Reading dysfunction still intact I see…from my 6:32 yesterday,,,

“Still math challenged I see. It works like this… according to the OECD, you know that link I gave you earlier that you obviously distaining viewing ’cause as well all know YOU KNOW EVERYTHING we spend $8233 per year per person. Doctors account for about 1/5 or $1646 of that total…if we paid them ZERO our costs would STILL BE $6586 per person which is more than the number two nation on the hit parade Norway at $5388 per person.”

Try again.

JDW

March 1st, 2013
12:38 pm

@Tiberius…”So when did an EKG or colonoscopy become part of a basic physical?”

At 50 or with history of heart disease or colon cancer…you must not have had yours yet…you wouldn’t forget.

JDW

March 1st, 2013
12:43 pm

@Tiberius…”Or maybe, like so many others of your ilk, it’s just better to screw the rest of us into paying for that now $300 insurance-covered physical instead of buying one less pack of smokes or one less six-pack per week and being responsible, isn’t it?…Priorities, JDW…Responsible people get them done. The irresponsible become Democrats.”

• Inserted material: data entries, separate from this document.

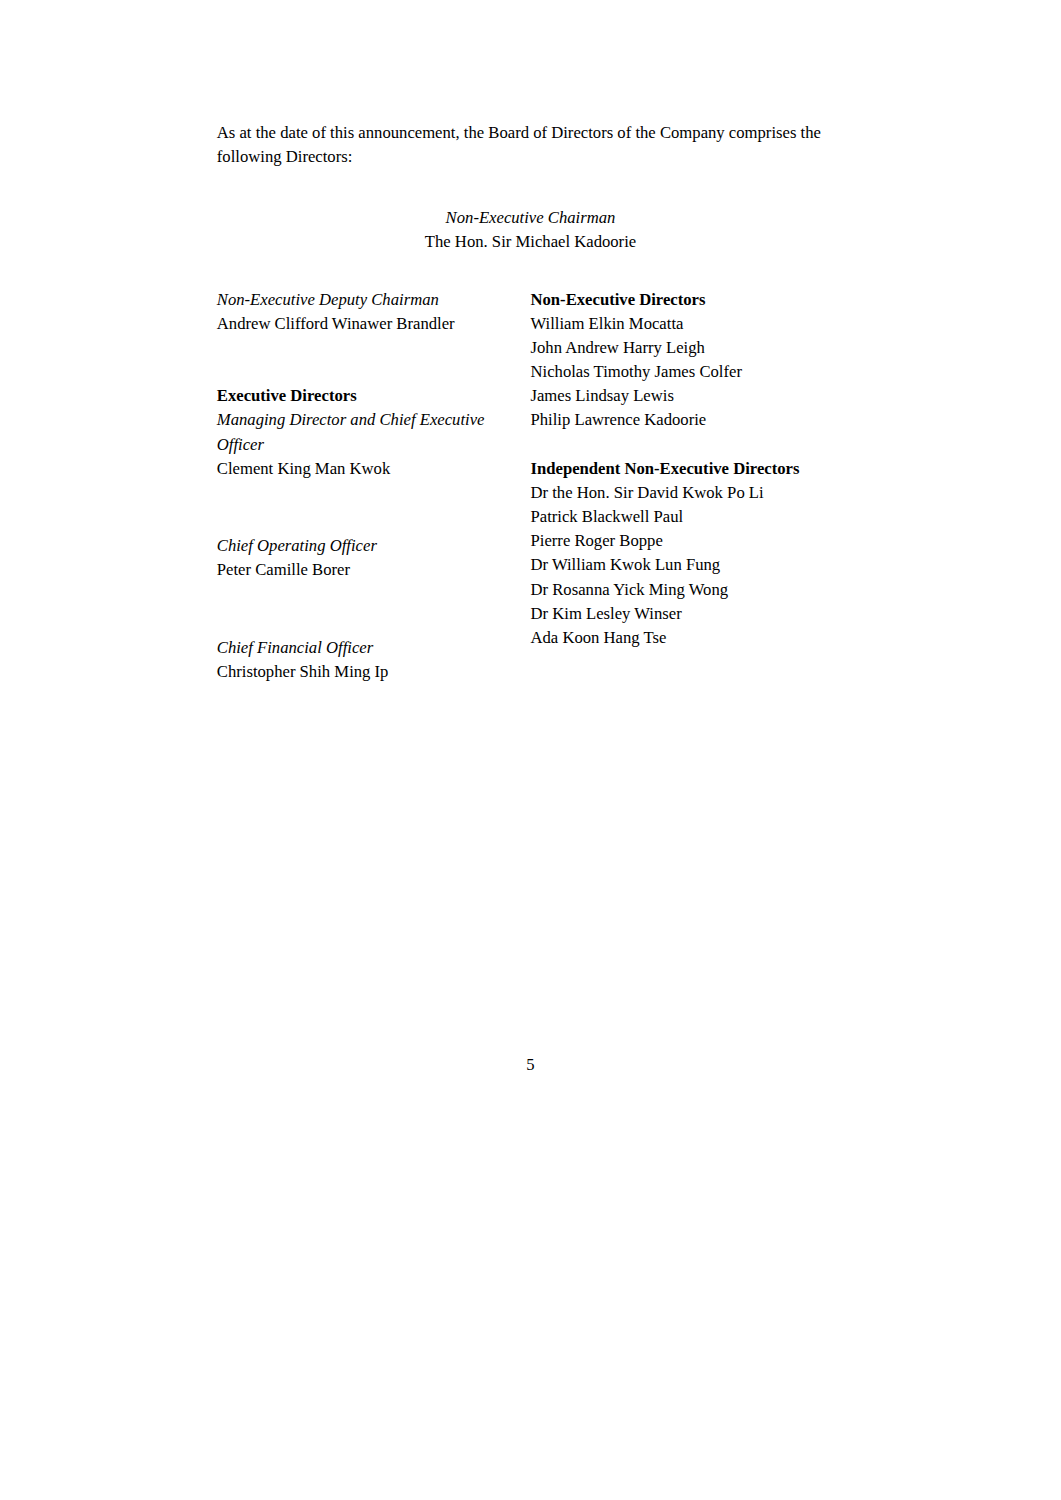As at the date of this announcement, the Board of Directors of the Company comprises the following Directors:
Non-Executive Chairman
The Hon. Sir Michael Kadoorie
| Non-Executive Deputy Chairman Andrew Clifford Winawer Brandler Executive Directors Managing Director and Chief Executive Officer Clement King Man Kwok Chief Operating Officer Peter Camille Borer Chief Financial Officer Christopher Shih Ming Ip | Non-Executive Directors William Elkin Mocatta John Andrew Harry Leigh Nicholas Timothy James Colfer James Lindsay Lewis Philip Lawrence Kadoorie Independent Non-Executive Directors Dr the Hon. Sir David Kwok Po Li Patrick Blackwell Paul Pierre Roger Boppe Dr William Kwok Lun Fung Dr Rosanna Yick Ming Wong Dr Kim Lesley Winser Ada Koon Hang Tse |
5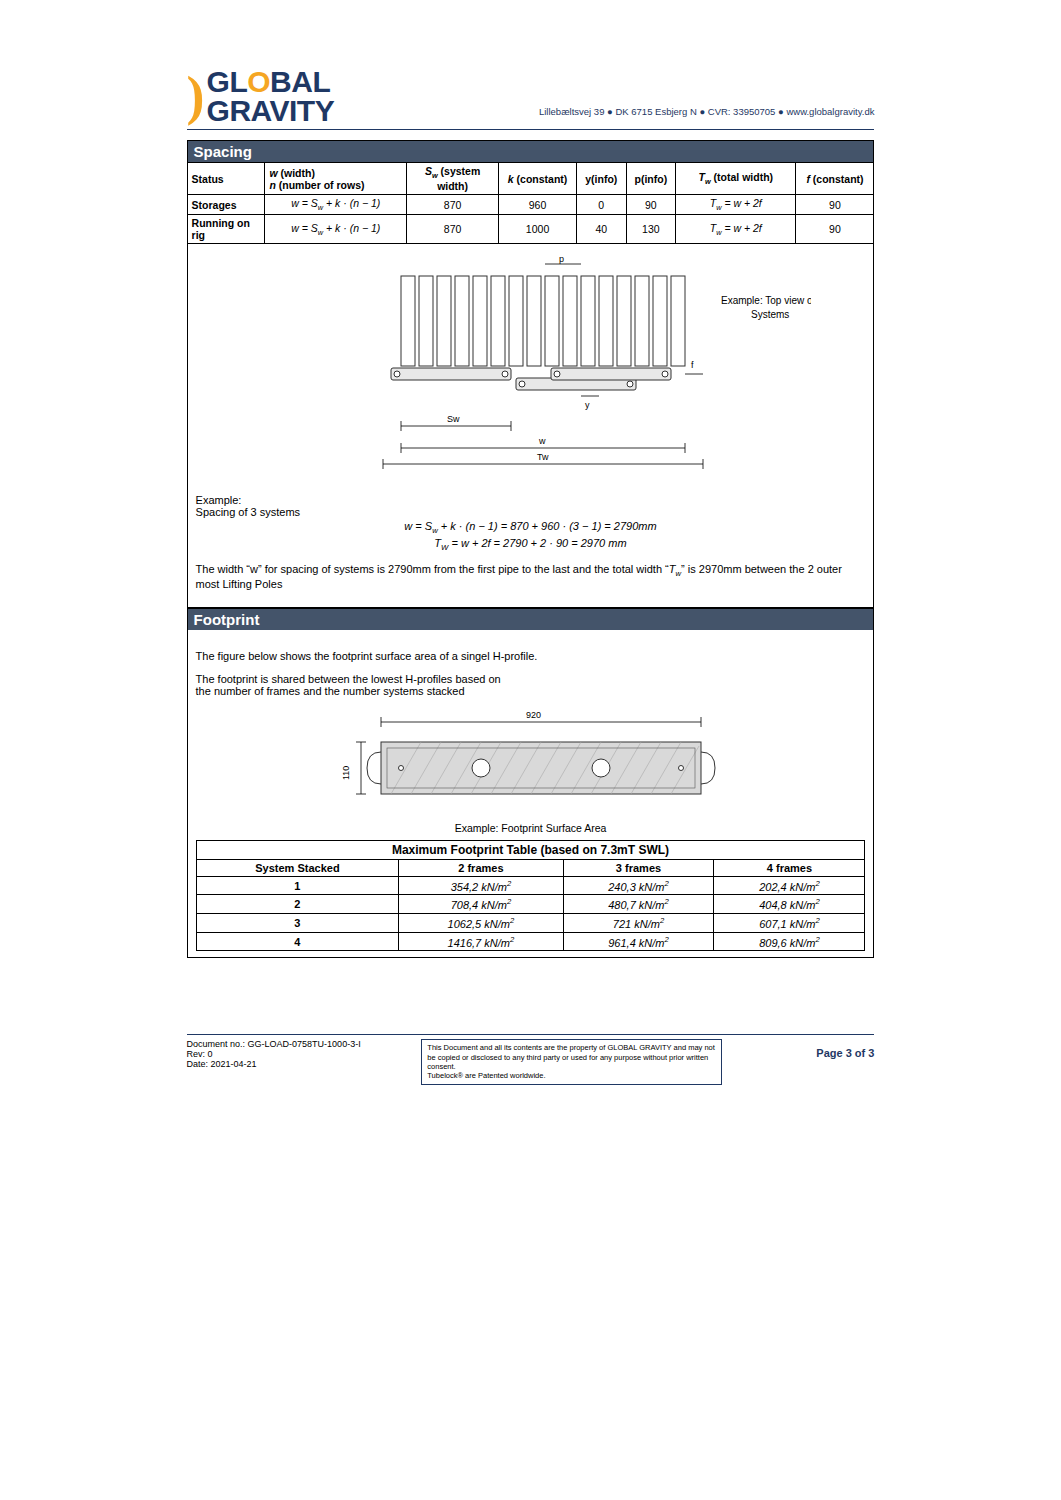)
GLOBAL
GRAVITY
Lillebæltsvej 39 ● DK 6715 Esbjerg N ● CVR: 33950705 ● www.globalgravity.dk
Spacing
| Status | w (width) n (number of rows) | S w (system width) | k (constant) | y(info) | p(info) | T w (total width) | f (constant) |
| --- | --- | --- | --- | --- | --- | --- | --- |
| Storages | w = S w + k · (n − 1) | 870 | 960 | 0 | 90 | T w = w + 2f | 90 |
| Running on rig | w = S w + k · (n − 1) | 870 | 1000 | 40 | 130 | T w = w + 2f | 90 |
p f y Sw w Tw Example: Top view of Systems
Example:
Spacing of 3 systems
w = Sw + k · (n − 1) = 870 + 960 · (3 − 1) = 2790mm
TW = w + 2f = 2790 + 2 · 90 = 2970 mm
The width “w” for spacing of systems is 2790mm from the first pipe to the last and the total width “Tw” is 2970mm between the 2 outer most Lifting Poles
Footprint
The figure below shows the footprint surface area of a singel H-profile.
The footprint is shared between the lowest H-profiles based on
the number of frames and the number systems stacked
920 110
Example: Footprint Surface Area
| Maximum Footprint Table (based on 7.3mT SWL) |
| --- |
| System Stacked | 2 frames | 3 frames | 4 frames |
| 1 | 354,2 kN/m 2 | 240,3 kN/m 2 | 202,4 kN/m 2 |
| 2 | 708,4 kN/m 2 | 480,7 kN/m 2 | 404,8 kN/m 2 |
| 3 | 1062,5 kN/m 2 | 721 kN/m 2 | 607,1 kN/m 2 |
| 4 | 1416,7 kN/m 2 | 961,4 kN/m 2 | 809,6 kN/m 2 |
Document no.: GG-LOAD-0758TU-1000-3-I
Rev: 0
Date: 2021-04-21
This Document and all its contents are the property of GLOBAL GRAVITY and may not be copied or disclosed to any third party or used for any purpose without prior written consent.
Tubelock® are Patented worldwide.
Page 3 of 3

Actually the responsible thing to do is provide the preventive care needed and thereby lower the costs for the rest of us instead of obsessing over the erroneous though that you might get “screwed” out of something…you seem to be too selfish to grasp that. You constant remind me of a 5 year old yelling mine mine mine.

Priorities Tiberius…yours need evaluating…then again maybe you are just channeling your inner John C. Calhoun.